The task calls for the lines from the start of the entries below through the line with "60.5 | 5.2 |", given again verbatim, with every picture dropped.

Segment Start: Information shown

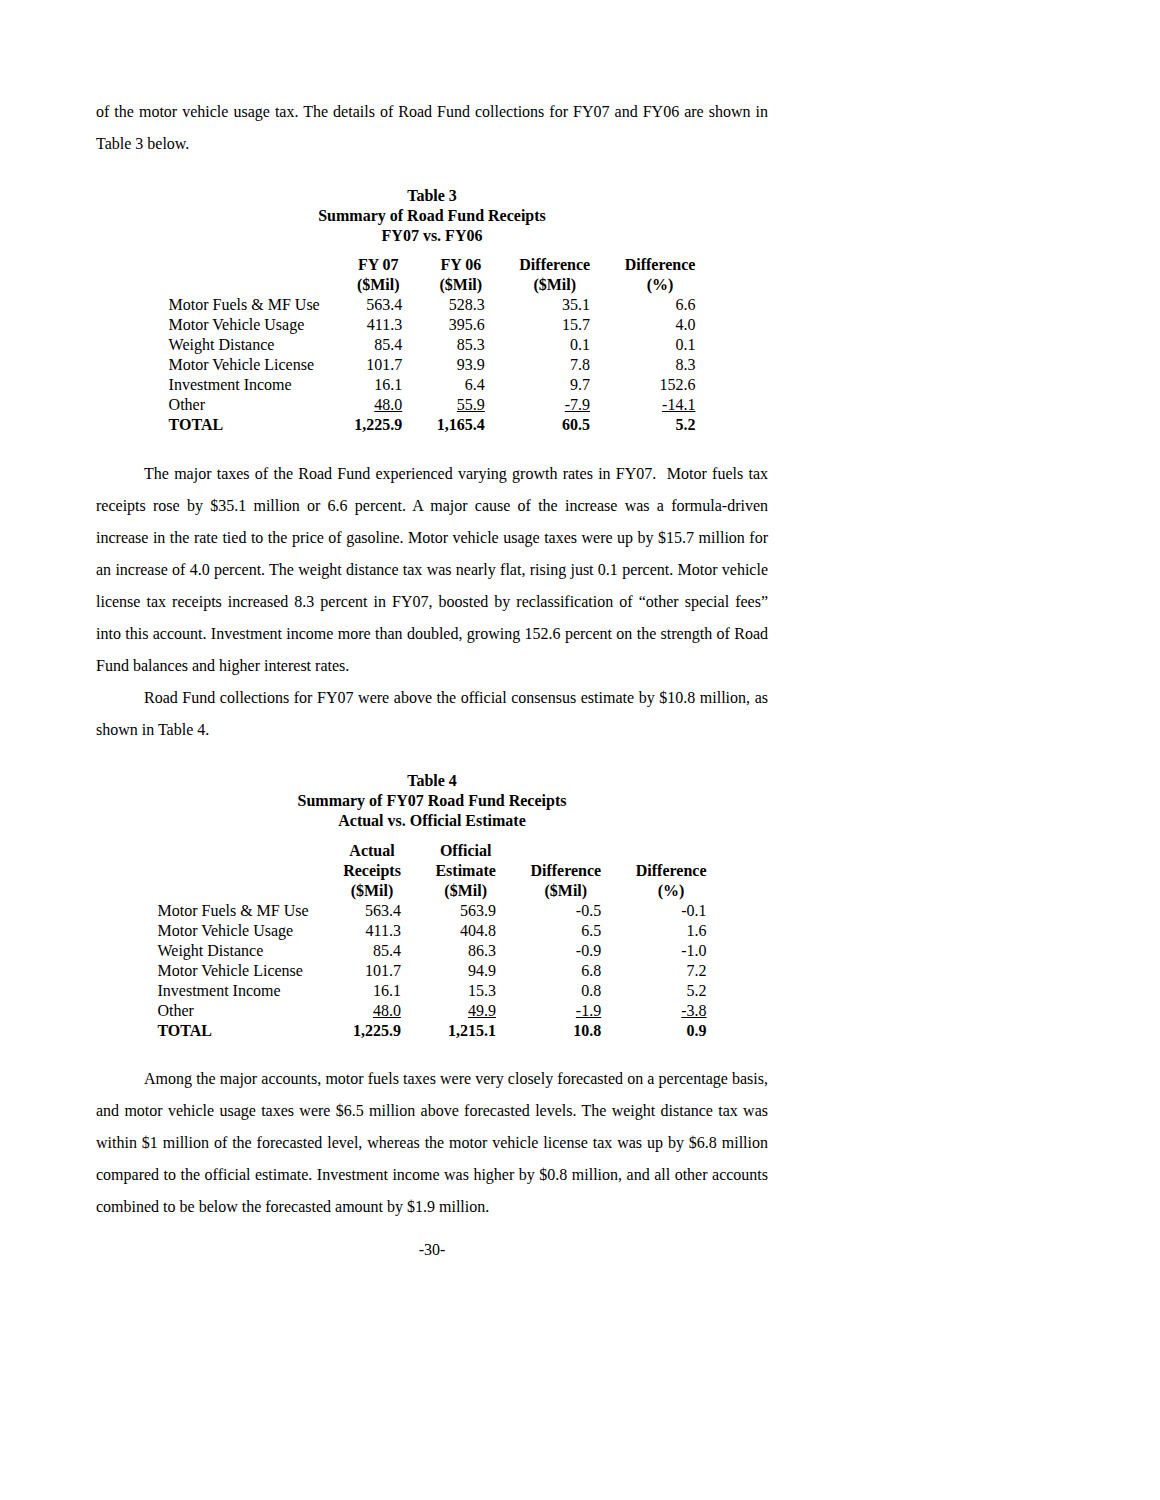of the motor vehicle usage tax. The details of Road Fund collections for FY07 and FY06 are shown in Table 3 below.
Table 3
Summary of Road Fund Receipts
FY07 vs. FY06
| | FY 07 ($Mil) | FY 06 ($Mil) | Difference ($Mil) | Difference (%) |
| --- | --- | --- | --- | --- |
| Motor Fuels & MF Use | 563.4 | 528.3 | 35.1 | 6.6 |
| Motor Vehicle Usage | 411.3 | 395.6 | 15.7 | 4.0 |
| Weight Distance | 85.4 | 85.3 | 0.1 | 0.1 |
| Motor Vehicle License | 101.7 | 93.9 | 7.8 | 8.3 |
| Investment Income | 16.1 | 6.4 | 9.7 | 152.6 |
| Other | 48.0 | 55.9 | -7.9 | -14.1 |
| TOTAL | 1,225.9 | 1,165.4 | 60.5 | 5.2 |
The major taxes of the Road Fund experienced varying growth rates in FY07. Motor fuels tax receipts rose by $35.1 million or 6.6 percent. A major cause of the increase was a formula-driven increase in the rate tied to the price of gasoline. Motor vehicle usage taxes were up by $15.7 million for an increase of 4.0 percent. The weight distance tax was nearly flat, rising just 0.1 percent. Motor vehicle license tax receipts increased 8.3 percent in FY07, boosted by reclassification of “other special fees” into this account. Investment income more than doubled, growing 152.6 percent on the strength of Road Fund balances and higher interest rates.
Road Fund collections for FY07 were above the official consensus estimate by $10.8 million, as shown in Table 4.
Table 4
Summary of FY07 Road Fund Receipts
Actual vs. Official Estimate
| | Actual | Official | | |
| --- | --- | --- | --- | --- |
| | Receipts ($Mil) | Estimate ($Mil) | Difference ($Mil) | Difference (%) |
| Motor Fuels & MF Use | 563.4 | 563.9 | -0.5 | -0.1 |
| Motor Vehicle Usage | 411.3 | 404.8 | 6.5 | 1.6 |
| Weight Distance | 85.4 | 86.3 | -0.9 | -1.0 |
| Motor Vehicle License | 101.7 | 94.9 | 6.8 | 7.2 |
| Investment Income | 16.1 | 15.3 | 0.8 | 5.2 |
| Other | 48.0 | 49.9 | -1.9 | -3.8 |
| TOTAL | 1,225.9 | 1,215.1 | 10.8 | 0.9 |
Among the major accounts, motor fuels taxes were very closely forecasted on a percentage basis, and motor vehicle usage taxes were $6.5 million above forecasted levels. The weight distance tax was within $1 million of the forecasted level, whereas the motor vehicle license tax was up by $6.8 million compared to the official estimate. Investment income was higher by $0.8 million, and all other accounts combined to be below the forecasted amount by $1.9 million.
-30-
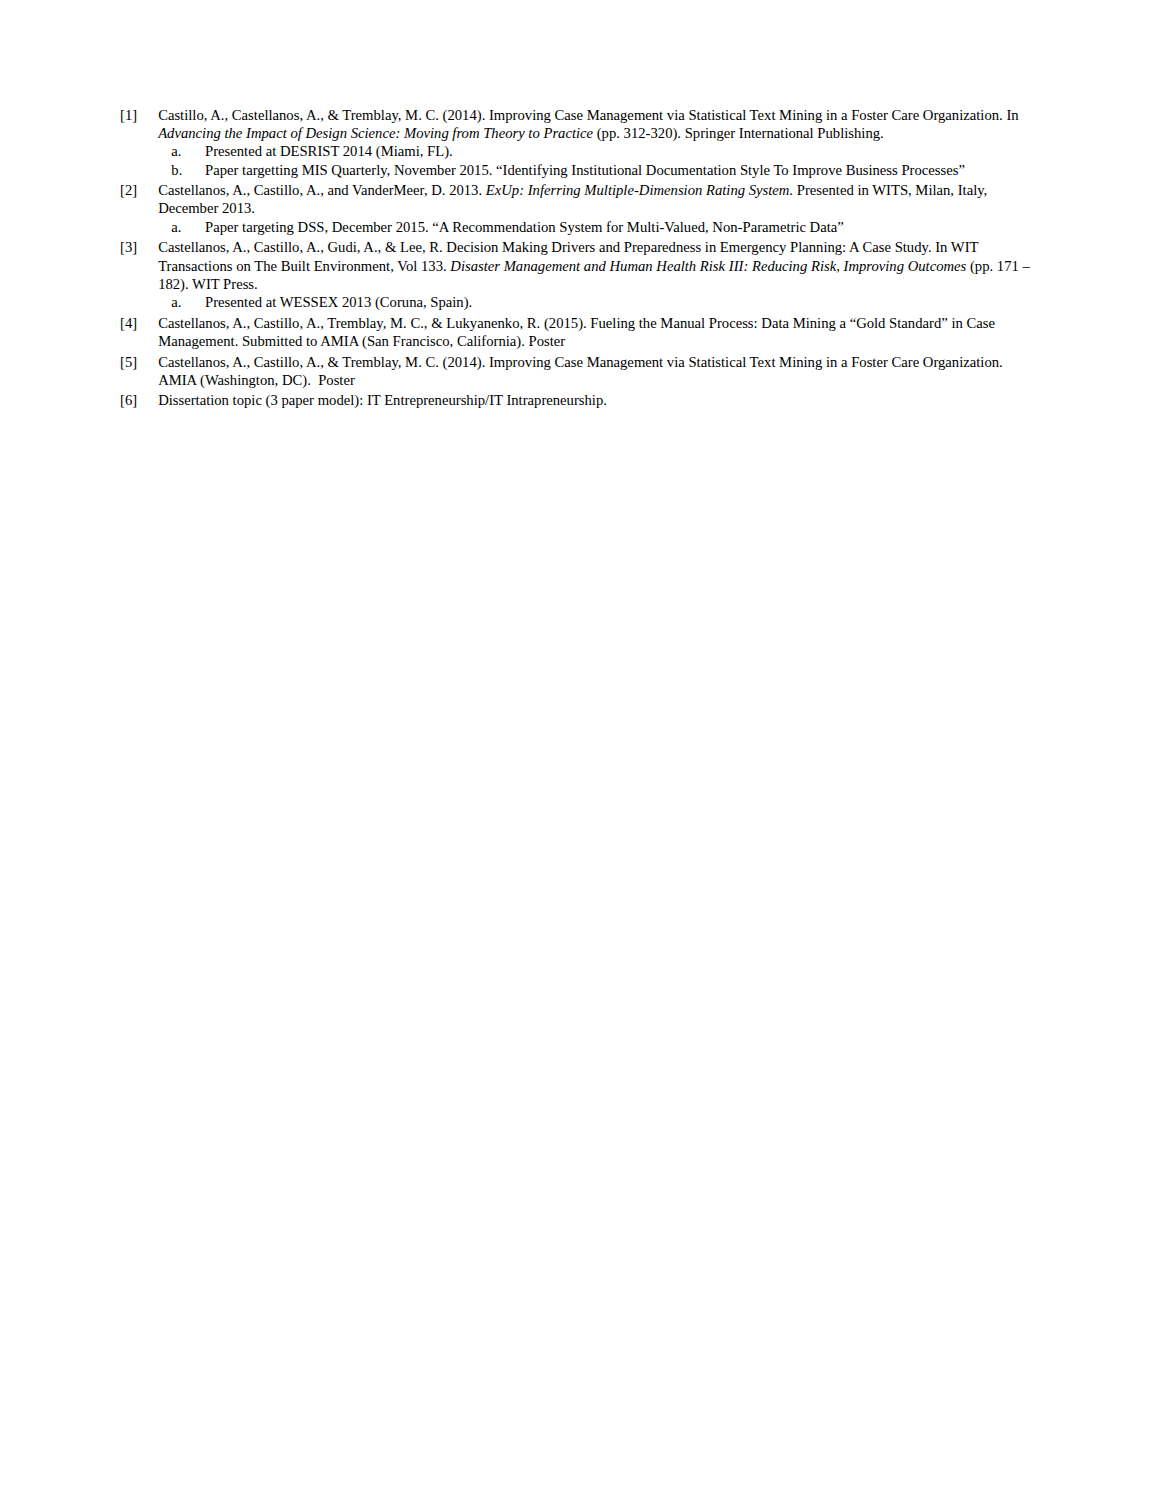[1] Castillo, A., Castellanos, A., & Tremblay, M. C. (2014). Improving Case Management via Statistical Text Mining in a Foster Care Organization. In Advancing the Impact of Design Science: Moving from Theory to Practice (pp. 312-320). Springer International Publishing.
a. Presented at DESRIST 2014 (Miami, FL).
b. Paper targetting MIS Quarterly, November 2015. “Identifying Institutional Documentation Style To Improve Business Processes”
[2] Castellanos, A., Castillo, A., and VanderMeer, D. 2013. ExUp: Inferring Multiple-Dimension Rating System. Presented in WITS, Milan, Italy, December 2013.
a. Paper targeting DSS, December 2015. “A Recommendation System for Multi-Valued, Non-Parametric Data”
[3] Castellanos, A., Castillo, A., Gudi, A., & Lee, R. Decision Making Drivers and Preparedness in Emergency Planning: A Case Study. In WIT Transactions on The Built Environment, Vol 133. Disaster Management and Human Health Risk III: Reducing Risk, Improving Outcomes (pp. 171 – 182). WIT Press.
a. Presented at WESSEX 2013 (Coruna, Spain).
[4] Castellanos, A., Castillo, A., Tremblay, M. C., & Lukyanenko, R. (2015). Fueling the Manual Process: Data Mining a “Gold Standard” in Case Management. Submitted to AMIA (San Francisco, California). Poster
[5] Castellanos, A., Castillo, A., & Tremblay, M. C. (2014). Improving Case Management via Statistical Text Mining in a Foster Care Organization. AMIA (Washington, DC). Poster
[6] Dissertation topic (3 paper model): IT Entrepreneurship/IT Intrapreneurship.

Segment End: Information shown

**Written response:**
of the motor vehicle usage tax. The details of Road Fund collections for FY07 and FY06 are shown in Table 3 below.
Table 3
Summary of Road Fund Receipts
FY07 vs. FY06
| | FY 07 ($Mil) | FY 06 ($Mil) | Difference ($Mil) | Difference (%) |
| --- | --- | --- | --- | --- |
| Motor Fuels & MF Use | 563.4 | 528.3 | 35.1 | 6.6 |
| Motor Vehicle Usage | 411.3 | 395.6 | 15.7 | 4.0 |
| Weight Distance | 85.4 | 85.3 | 0.1 | 0.1 |
| Motor Vehicle License | 101.7 | 93.9 | 7.8 | 8.3 |
| Investment Income | 16.1 | 6.4 | 9.7 | 152.6 |
| Other | 48.0 | 55.9 | -7.9 | -14.1 |
| TOTAL | 1,225.9 | 1,165.4 | 60.5 | 5.2 |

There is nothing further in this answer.